*Фрагмент текста*
^^^^^^^^^^^^^^^^

Джим прыгнул в шлюпку. Все его несчастья — следствие этого события, образ которого и память о котором он будет хранить как нечто «непоправимое»: этот прыжок стал проявлением слабости, о которой он прежде не подозревал. Отныне он должен взвалить на себя тяжесть этого падения. В то время как капитан пускается в бега, Джим готов принять судебный вердикт: он уже выдвинул обвинение против себя самого. Для него не может быть и речи о побеге. В этом вся разница между совершенной ошибкой и испытанным стыдом: ошибку можно искупить, стыд — нет.
Поведение Джима противоречиво. Порой ему удается ввести в заблуждение окружающих, напустить на себя неприступный вид, придать себе выражение «угрюмой наглости», изображать «неколебимую само уверенность». Порой, как у многих, терзаемых стыдом, его чувства видны невооруженным глазом: его выдает природная импульсивность, превращающая его в «бездомный призрак». Этот человек «непроницаем», говорит о нем Марлоу, рассказчик и свидетель, завороженный его загадкой.
В отличие от «Алой буквы», где стыд возвращается как заезженный мотив, у Конрада он почти не называется прямо. Возникает вопрос: в самом ли деле именно стыд толкает на столь странное поведение? Но о чем же ином может идти речь, когда Джим спрашивает у Марлоу: «Почему вы все утро на меня смотрели?» — или по ошибке принимает за оскорбление случайно брошенную фразу, и она застревает в нем и после того, как недоразумение разъясняется: «Посмотрите на эту трусливую тварь!»? В чем же еще, кроме уважения к себе под испытующим взглядом другого, может быть дело, когда кровь бросается ему в лицо, «окрашивая гладкую кожу»? Когда судорога пробегает по его телу, пригвождая его к месту, а плечи внезапно приподнимаются? Чувствуя угрозу, как все, кому стыдно (отметим в высшей степени респектабельное определение, которое указывает на не слишком определенный период века), Джим считает себя мишенью для остальных.
«…Он слишком близко принимал к сердцу свое унижение, тогда как значение имела только его вина», — говорит Марлоу о своем герое. Первый верит в судебный вердикт, который определит степень виновности, второй погряз в стыде, который устанавливает положение человека в мире. Один взвешивает совершенный поступок на весах социальной системы, другой попал во внутренний лабиринт своего собственного суждения.

^^^^^^^^^^^^^^^^

*Блок данных*
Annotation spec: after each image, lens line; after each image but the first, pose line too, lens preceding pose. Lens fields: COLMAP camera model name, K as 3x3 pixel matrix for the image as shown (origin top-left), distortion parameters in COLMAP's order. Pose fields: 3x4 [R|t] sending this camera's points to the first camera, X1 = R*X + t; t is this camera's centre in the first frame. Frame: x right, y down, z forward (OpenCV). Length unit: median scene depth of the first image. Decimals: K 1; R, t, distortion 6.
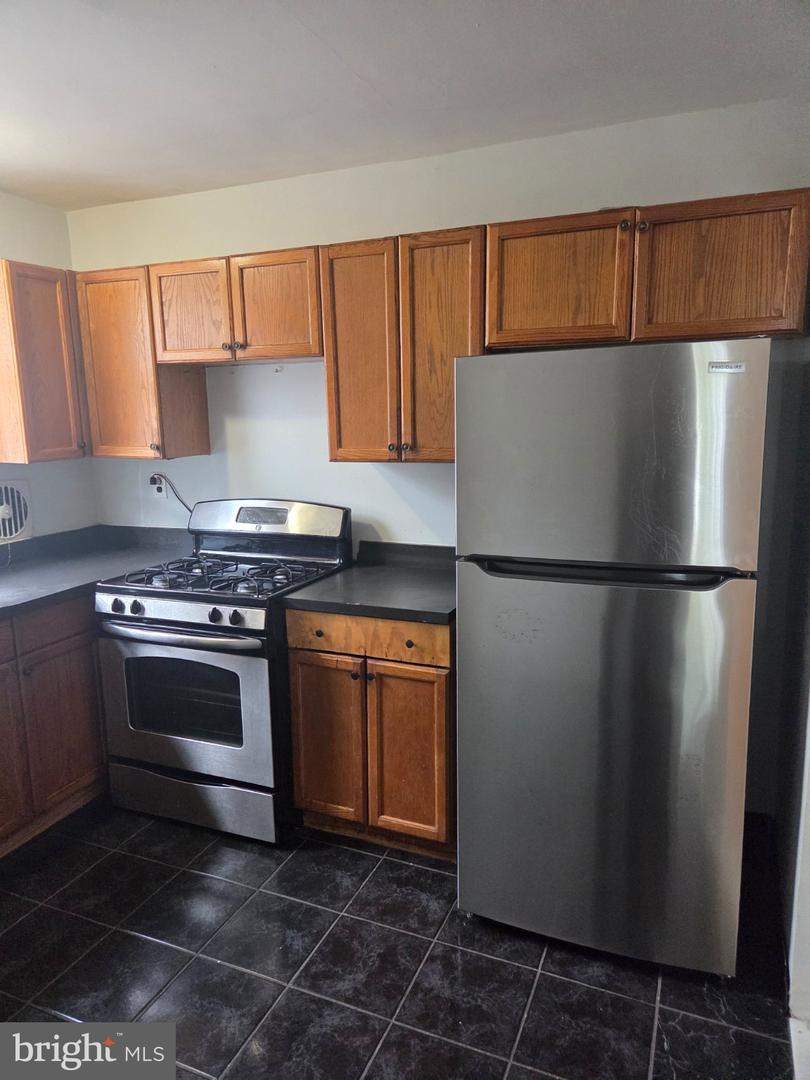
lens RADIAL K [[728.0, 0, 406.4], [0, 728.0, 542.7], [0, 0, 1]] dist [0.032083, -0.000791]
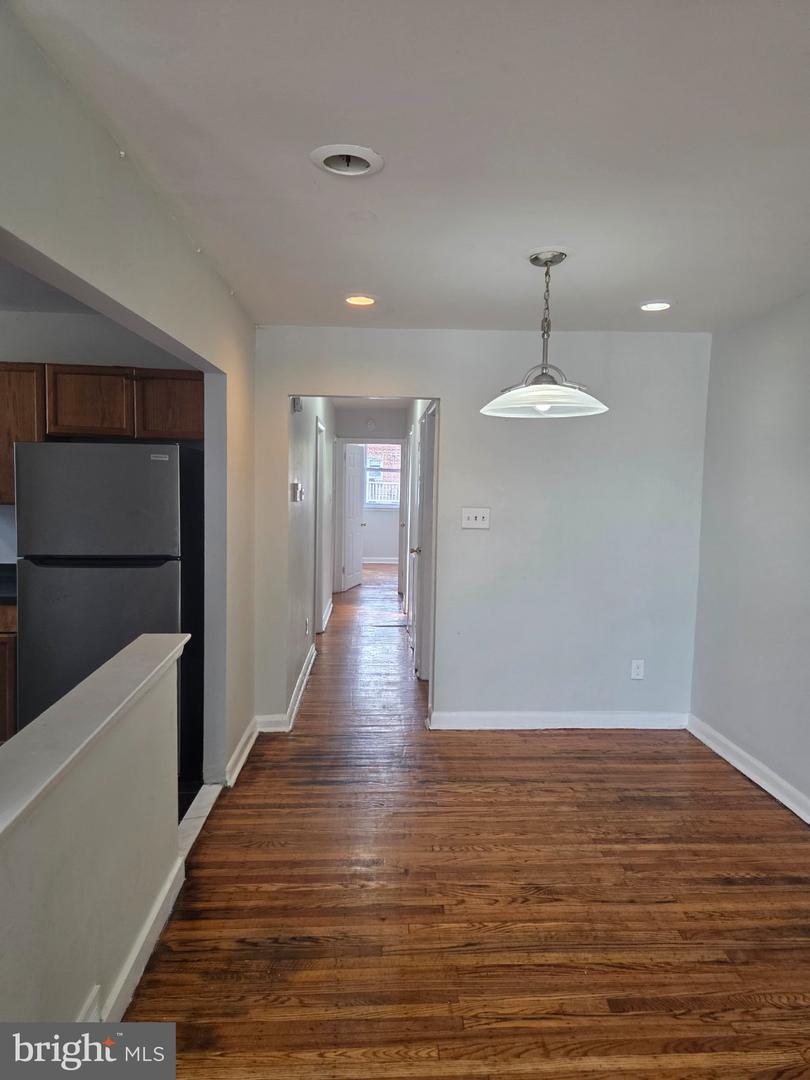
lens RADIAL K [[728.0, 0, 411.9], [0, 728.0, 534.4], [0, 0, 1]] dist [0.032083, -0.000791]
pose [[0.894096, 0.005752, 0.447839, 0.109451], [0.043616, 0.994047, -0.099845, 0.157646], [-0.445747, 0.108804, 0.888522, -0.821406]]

^^^^^^^^^^^^^^^^

*Задания для выполнения*
(1) Определите, соответствуют ли фрагменту текста следующие утверждения: (a) капитан, в отличие от Джима, пускается в бега; (b) стыд, как и ошибку, можно искупить; (c) у Конрада стыд часто называется прямо. Для каждого утверждения ответьте «да» или «нет» и приведите точную цитату из фрагмента текста, на которой основан ответ.
(2) Выведите без изменений часть фрагмента текста от слов «Джим прыгнул в» по слова «стыд — нет.» включительно.

*Ответы на задания*
(1)
(a) Да: «В то время как капитан пускается в бега, Джим готов принять судебный вердикт».
(b) Нет: «ошибку можно искупить, стыд — нет».
(c) Нет: «у Конрада он почти не называется прямо».

(2)
Джим прыгнул в шлюпку. Все его несчастья — следствие этого события, образ которого и память о котором он будет хранить как нечто «непоправимое»: этот прыжок стал проявлением слабости, о которой он прежде не подозревал. Отныне он должен взвалить на себя тяжесть этого падения. В то время как капитан пускается в бега, Джим готов принять судебный вердикт: он уже выдвинул обвинение против себя самого. Для него не может быть и речи о побеге. В этом вся разница между совершенной ошибкой и испытанным стыдом: ошибку можно искупить, стыд — нет.